Friday, December 19, 2014

UK: Robert Fisk wonders why Gaza war wasn't called "massacre of the innocents"


David Gosling, who was the principal of Edwardes College for four years until his return to Britain in 2010, believes that while individuals in the Pakistani army may wish for revenge after the Peshawar schoolchildren atrocity, the military may well now “soft-peddle their activities in Waziristan”. The Taliban, he says, “has always reacted to the army’s campaigns in Swat and Waziristan with bombs. 
(...) 
It may well be that the Taliban, knowing the dates of the American withdrawal in Afghanistan, now wishes to extend its power in Pakistan.

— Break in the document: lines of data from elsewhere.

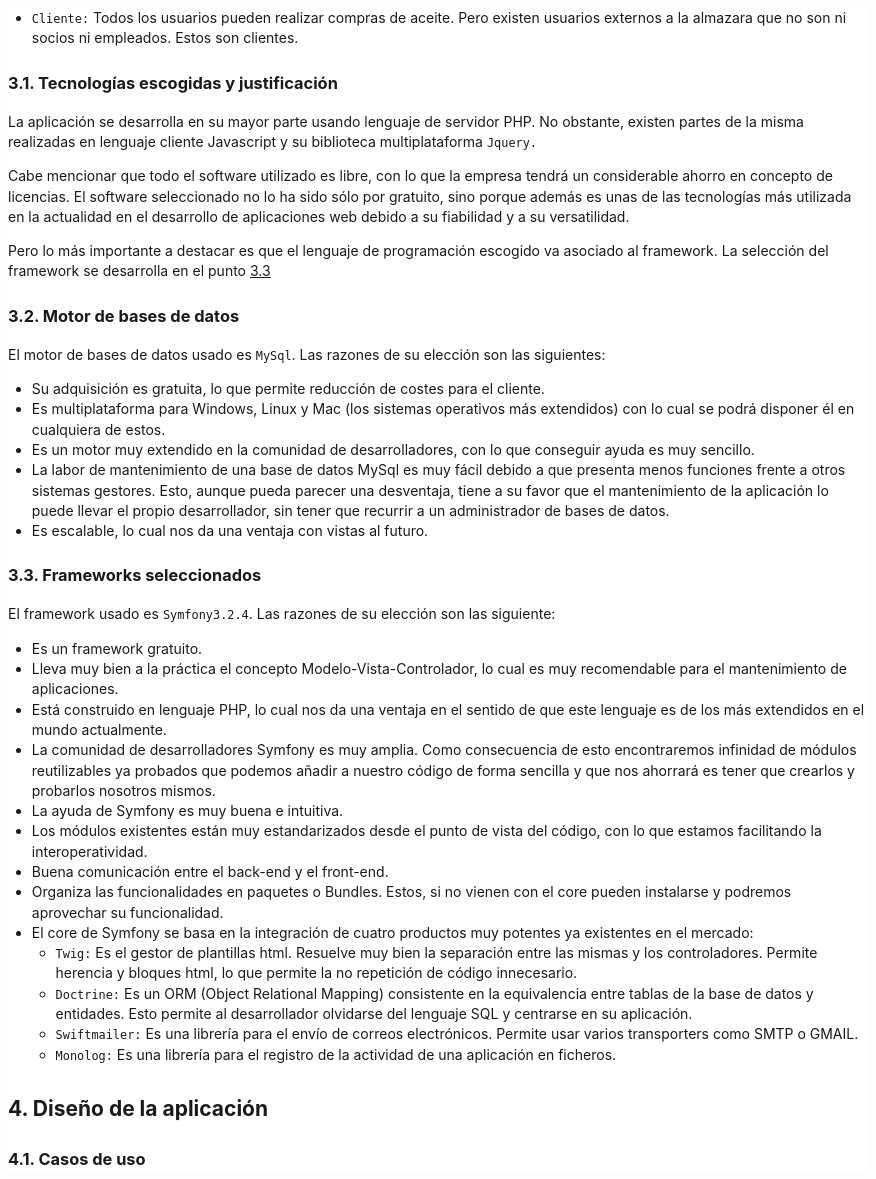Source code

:   - `Cliente:` Todos los usuarios pueden realizar compras de aceite. Pero existen usuarios externos a la almazara que no son ni socios ni empleados. Estos son clientes.						       	   	  
<a name="tecnologias_escogidas_2"></a>
### 3.1. Tecnologías escogidas y justificación 
La aplicación se desarrolla en su mayor parte usando lenguaje de servidor PHP. No obstante, existen partes de la misma realizadas en lenguaje cliente Javascript y su biblioteca multiplataforma `Jquery.` 			          	     		 

Cabe mencionar que todo el software utilizado es libre, con lo que la empresa tendrá un considerable ahorro en concepto de licencias. El software seleccionado no lo ha sido sólo por  gratuito, sino porque además es unas de las tecnologías más utilizada en la actualidad en el desarrollo de aplicaciones web debido a su fiabilidad y a su versatilidad. 

Pero lo más importante a destacar es que el lenguaje de programación escogido va asociado al framework. La selección del framework se desarrolla en el punto [3.3](#frameworks_seleccionados)
<a name="bases_datos"></a>
### 3.2. Motor de bases de datos 
El motor de bases de datos usado es `MySql`. Las razones de su elección son las siguientes:
- Su adquisición es gratuita, lo que permite reducción de costes para el cliente.
- Es multiplataforma para Windows, Linux y Mac (los sistemas operativos más extendidos) con lo cual se podrá disponer él en cualquiera de estos.
- Es un motor muy extendido en la comunidad de desarrolladores, con lo que conseguir ayuda es muy sencillo.
- La labor de mantenimiento de una base de datos MySql es muy fácil debido a que presenta menos funciones frente a otros sistemas gestores. Esto, aunque pueda parecer una desventaja, tiene a su favor que el mantenimiento de la aplicación lo puede llevar el propio desarrollador, sin tener que recurrir a un administrador de bases de datos.
- Es escalable, lo cual nos da una ventaja con vistas al futuro. 						    		  
<a name="frameworks_seleccionados"></a>
### 3.3. Frameworks seleccionados
El framework usado es `Symfony3.2.4`. Las razones de su elección son las siguiente:
- Es un framework gratuito.
- Lleva muy bien a la práctica el concepto Modelo-Vista-Controlador, lo cual es muy recomendable para el mantenimiento de aplicaciones.
- Está construido en lenguaje PHP, lo cual nos da una ventaja en el sentido de que este lenguaje es de los más extendidos en el mundo actualmente.
- La comunidad de desarrolladores Symfony es muy amplia. Como consecuencia de esto encontraremos infinidad de módulos reutilizables ya probados que podemos añadir a nuestro código de forma sencilla y que nos ahorrará es tener que crearlos y probarlos nosotros mismos.
- La ayuda de Symfony es muy buena e intuitiva.
- Los módulos existentes están muy estandarizados desde el punto de vista del código, con lo que estamos facilitando la interoperatividad.
- Buena comunicación entre el back-end y el front-end.
- Organiza las funcionalidades en paquetes o Bundles. Estos, si no vienen con el core pueden instalarse y podremos aprovechar su funcionalidad.
- El core de Symfony se basa en la integración de cuatro productos muy potentes ya existentes en el mercado:
  - `Twig:`  Es el gestor de plantillas html. Resuelve muy bien la separación entre las mismas y los controladores. Permite herencia y bloques html, lo que permite la no repetición de código innecesario.
  - `Doctrine:` Es un ORM (Object Relational Mapping) consistente en la equivalencia entre tablas de la base de datos y entidades. Esto permite al desarrollador olvidarse del lenguaje SQL y centrarse en su aplicación.
  - `Swiftmailer:` Es una librería para el envío de correos electrónicos. Permite usar varios transporters como SMTP o GMAIL.
  - `Monolog:` Es una librería para el registro de la actividad de una aplicación en ficheros.
<a name="diseno"></a>						    		  
## 4. Diseño de la aplicación 	
<a name="casos_uso"></a>									  
### 4.1. Casos de uso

More seriously, the greater the extension of Islamist rule in the Muslim Middle East – in Algeria and Libya, as well as in Syria, Iraq and Yemen, even in Lebanon – the more encouraged the Taliban becomes. As Sunni Muslims, they have often inflicted enormous carnage on their fellow Shia citizens in Pakistan – although without the headlines devoted to yesterday’s massacre. 

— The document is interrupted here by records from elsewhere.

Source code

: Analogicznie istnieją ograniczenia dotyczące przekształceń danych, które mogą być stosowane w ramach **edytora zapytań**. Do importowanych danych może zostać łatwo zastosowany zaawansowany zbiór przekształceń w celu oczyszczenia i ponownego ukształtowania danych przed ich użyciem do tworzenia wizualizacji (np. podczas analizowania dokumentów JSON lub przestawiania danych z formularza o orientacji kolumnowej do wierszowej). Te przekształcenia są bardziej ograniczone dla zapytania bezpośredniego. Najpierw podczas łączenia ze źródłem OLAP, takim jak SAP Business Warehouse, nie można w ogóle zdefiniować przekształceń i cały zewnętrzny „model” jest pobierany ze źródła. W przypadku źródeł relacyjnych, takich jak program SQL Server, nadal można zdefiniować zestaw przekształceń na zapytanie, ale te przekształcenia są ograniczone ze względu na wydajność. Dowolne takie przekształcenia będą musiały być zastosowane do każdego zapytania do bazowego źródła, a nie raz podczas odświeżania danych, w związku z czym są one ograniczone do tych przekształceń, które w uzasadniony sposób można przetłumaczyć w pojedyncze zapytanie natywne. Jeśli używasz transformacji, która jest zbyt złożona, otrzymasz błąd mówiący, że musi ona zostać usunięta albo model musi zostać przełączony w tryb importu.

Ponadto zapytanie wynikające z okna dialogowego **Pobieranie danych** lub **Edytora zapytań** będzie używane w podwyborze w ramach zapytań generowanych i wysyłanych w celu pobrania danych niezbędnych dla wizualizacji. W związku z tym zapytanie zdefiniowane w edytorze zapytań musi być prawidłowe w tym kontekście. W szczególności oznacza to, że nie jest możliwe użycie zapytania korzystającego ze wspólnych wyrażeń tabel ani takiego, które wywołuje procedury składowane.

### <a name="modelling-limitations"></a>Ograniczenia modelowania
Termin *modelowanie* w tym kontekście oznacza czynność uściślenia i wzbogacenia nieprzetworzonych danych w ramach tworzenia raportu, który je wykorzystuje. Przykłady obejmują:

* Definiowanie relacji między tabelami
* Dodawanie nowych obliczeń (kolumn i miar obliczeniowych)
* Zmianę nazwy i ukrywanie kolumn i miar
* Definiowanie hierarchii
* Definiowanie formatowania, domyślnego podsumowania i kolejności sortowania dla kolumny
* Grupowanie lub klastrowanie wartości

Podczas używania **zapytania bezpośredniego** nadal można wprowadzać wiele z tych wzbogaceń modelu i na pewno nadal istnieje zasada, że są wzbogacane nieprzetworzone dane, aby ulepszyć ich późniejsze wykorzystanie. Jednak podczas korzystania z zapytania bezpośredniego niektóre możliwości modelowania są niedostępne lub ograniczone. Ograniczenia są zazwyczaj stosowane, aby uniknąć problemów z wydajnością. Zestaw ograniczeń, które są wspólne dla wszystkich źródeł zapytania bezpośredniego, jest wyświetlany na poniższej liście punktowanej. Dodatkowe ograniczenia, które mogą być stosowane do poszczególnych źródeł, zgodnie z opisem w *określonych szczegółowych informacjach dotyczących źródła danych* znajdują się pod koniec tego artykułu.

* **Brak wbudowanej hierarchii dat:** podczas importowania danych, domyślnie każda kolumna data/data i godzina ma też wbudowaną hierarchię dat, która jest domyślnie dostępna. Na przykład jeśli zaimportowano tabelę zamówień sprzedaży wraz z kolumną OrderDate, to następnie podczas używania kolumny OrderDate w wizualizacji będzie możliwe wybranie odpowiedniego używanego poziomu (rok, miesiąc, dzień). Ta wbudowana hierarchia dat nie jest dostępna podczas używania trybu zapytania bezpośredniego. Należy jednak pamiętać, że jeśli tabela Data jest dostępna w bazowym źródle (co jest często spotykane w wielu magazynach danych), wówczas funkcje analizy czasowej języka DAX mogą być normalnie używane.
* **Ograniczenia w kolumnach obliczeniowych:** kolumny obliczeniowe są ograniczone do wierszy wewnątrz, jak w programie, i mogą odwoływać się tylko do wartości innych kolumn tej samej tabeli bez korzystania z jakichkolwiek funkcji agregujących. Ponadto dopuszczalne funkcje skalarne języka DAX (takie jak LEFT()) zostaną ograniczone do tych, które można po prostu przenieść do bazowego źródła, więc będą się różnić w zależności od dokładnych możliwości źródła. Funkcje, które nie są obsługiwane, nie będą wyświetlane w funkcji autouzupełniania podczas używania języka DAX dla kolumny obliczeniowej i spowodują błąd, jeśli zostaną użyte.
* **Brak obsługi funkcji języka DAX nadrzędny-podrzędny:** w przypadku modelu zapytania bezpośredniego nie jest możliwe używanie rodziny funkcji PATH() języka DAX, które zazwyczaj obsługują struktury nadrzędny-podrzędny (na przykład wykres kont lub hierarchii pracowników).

“You must remember,” Gosling says, “how enraged people were with the Israeli attacks on Gaza this year. People in Pakistan were furious at the casualty toll – more than 2,000 people, many of them children.” 
Needless to say, the phrase “massacre of the innocents” was not used about those children.


No.  Not one journalist or politician referred to Israel's retaliatory attacks as a 'massacre'.  Certainly not one of innocents.